September 12th, 2016 at 11:47 am
One thing missing from your analysis is the impact on the game that the randomness has. Webspinner and Yogg-Saron are both “Catalogue” types, but Yogg’s RNG effect can decide a game instantly.
September 12th, 2016 at 11:53 am
Assuming the player has at least 3 health, Arcane Missiles has only a 3/7ths chance of killing a 2 health minion:
1,2,3 => Player, 0 => Minion
1,2 => Player, 3 => Minion
1,3 => Player, 2 => Minion
2,3 => Player, 1 => Minion
1 => Player, 2,3 => Minion !
2 => Player, 1,3 => Minion !
3 => Player, 1,2 => Minion !
The scenario of 0 => Player, 1,2,3 => Minion is impossible since the minion is no longer a valid target once it takes 2 damage.
September 12th, 2016 at 2:43 pm
Joe, you are wrong. Killing a 2 health minion with arcane missiles is exactly 50%, because (how you describe it) 0,123 can still happen theoretically but the third misslenwill just go to the player anyway.
Draw a decision/probability tree for each missile in sequence. If the first missle goes to the minion, 75% of the time the minion dies. If the first missile goes to the face, 25% of the time the minion dies.

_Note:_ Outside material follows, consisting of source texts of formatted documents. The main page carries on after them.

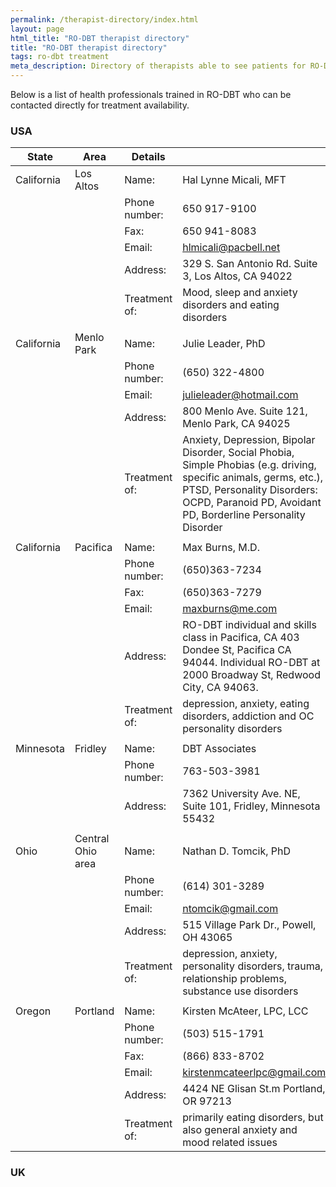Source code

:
 ```yaml
---
permalink: /therapist-directory/index.html
layout: page
html_title: "RO-DBT therapist directory"
title: "RO-DBT therapist directory"
tags: ro-dbt treatment
meta_description: Directory of therapists able to see patients for RO-DBT.
---
```


Below is a list of health professionals trained in RO-DBT who can be contacted directly for treatment availability.

### USA
| State      	| Area              	| Details       	|                                                                                                                                                                                                                      	|
|------------	|-------------------	|---------------	|----------------------------------------------------------------------------------------------------------------------------------------------------------------------------------------------------------------------	|
| California 	| Los Altos         	| Name:         	| Hal Lynne Micali, MFT                                                                                                                                                                                                	|
|            	|                   	| Phone number: 	| 650 917-9100                                                                                                                                                                                                         	|
|            	|                   	| Fax:          	| 650 941-8083                                                                                                                                                                                                         	|
|            	|                   	| Email:        	| hlmicali@pacbell.net                                                                                                                                                                                                 	|
|            	|                   	| Address:      	|  329 S. San Antonio Rd. Suite 3,   Los Altos, CA 94022                                                                                                                                                               	|
|            	|                   	| Treatment of: 	| Mood, sleep and anxiety disorders and eating disorders                                                                                                                                                               	|
|            	|                   	|               	|                                                                                                                                                                                                                      	|
| California 	| Menlo Park        	| Name:         	| Julie Leader, PhD                                                                                                                                                                                                    	|
|            	|                   	| Phone number: 	| (650) 322-4800                                                                                                                                                                                                       	|
|            	|                   	| Email:        	| julieleader@hotmail.com                                                                                                                                                                                              	|
|            	|                   	| Address:      	| 800 Menlo Ave. Suite 121, Menlo Park, CA    94025                                                                                                                                                                    	|
|            	|                   	| Treatment of: 	| Anxiety, Depression, Bipolar Disorder, Social Phobia, Simple Phobias   (e.g. driving, specific animals, germs, etc.), PTSD, Personality Disorders:   OCPD, Paranoid PD, Avoidant PD, Borderline Personality Disorder 	|
|            	|                   	|               	|                                                                                                                                                                                                                      	|
| California 	| Pacifica          	| Name:         	| Max Burns, M.D.                                                                                                                                                                                                      	|
|            	|                   	| Phone number: 	| (650)363-7234                                                                                                                                                                                                        	|
|            	|                   	| Fax:          	| (650)363-7279                                                                                                                                                                                                        	|
|            	|                   	| Email:        	| maxburns@me.com                                                                                                                                                                                                      	|
|            	|                   	| Address:      	| RO-DBT individual and skills class in   Pacifica, CA  403 Dondee St, Pacifica CA 94044.  Individual RO-DBT   at 2000 Broadway St, Redwood City, CA 94063.                                                            	|
|            	|                   	| Treatment of: 	| depression, anxiety, eating disorders,   addiction and OC personality disorders                                                                                                                                      	|
|            	|                   	|               	|                                                                                                                                                                                                                      	|
| Minnesota  	| Fridley           	| Name:         	| DBT Associates                                                                                                                                                                                                       	|
|            	|                   	| Phone number: 	| 763-503-3981                                                                                                                                                                                                         	|
|            	|                   	| Address:      	| 7362 University Ave. NE, Suite 101, Fridley,   Minnesota  55432                                                                                                                                                      	|
|            	|                   	|               	|                                                                                                                                                                                                                      	|
| Ohio       	| Central Ohio area 	| Name:         	| Nathan D. Tomcik, PhD                                                                                                                                                                                                	|
|            	|                   	| Phone number: 	| (614) 301-3289                                                                                                                                                                                                       	|
|            	|                   	| Email:        	| ntomcik@gmail.com                                                                                                                                                                                                    	|
|            	|                   	| Address:      	|    515   Village Park Dr., Powell, OH 43065                                                                                                                                                                          	|
|            	|                   	| Treatment of: 	| depression, anxiety, personality disorders,   trauma, relationship problems, substance use disorders                                                                                                                 	|
|            	|                   	|               	|                                                                                                                                                                                                                      	|
| Oregon     	| Portland          	| Name:         	| Kirsten McAteer, LPC, LCC                                                                                                                                                                                            	|
|            	|                   	| Phone number: 	| (503) 515-1791                                                                                                                                                                                                       	|
|            	|                   	| Fax:          	| (866) 833-8702                                                                                                                                                                                                       	|
|            	|                   	| Email:        	| kirstenmcateerlpc@gmail.com                                                                                                                                                                                          	|
|            	|                   	| Address:      	| 4424 NE Glisan St.m Portland, OR    97213                                                                                                                                                                            	|
|            	|                   	| Treatment of: 	| primarily eating disorders, but also general   anxiety and mood related issues                                                                                                                                       	|

### UK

September 12th, 2016 at 3:24 pm
Missiles does have a 50% chance to kill a 2-health minion with nothing else on the board because the chances of the first two missiles hitting the minion and the last one going face is 1/4, not 1/8, since if the minion is dead there is only one valid target left. In other words, you’re assuming that all the scenarios you listed at equally likely when that’s not the case.
September 12th, 2016 at 11:09 pm
Thanks to Eve Martyn & ReverseLBlock, who both pointed out that Animal Companion and Mark of Y’Shaarj could not be in the same deck. I’ve corrected the post to instead use Houndmaster as the example.
September 26th, 2016 at 8:41 am
Resurrect is a new and still limited form of randomness that’s making its way into Priest, that pulls from the graveyard. It’ll be interesting to see if/how they develop this idea of using the graveyard in upcoming expansions.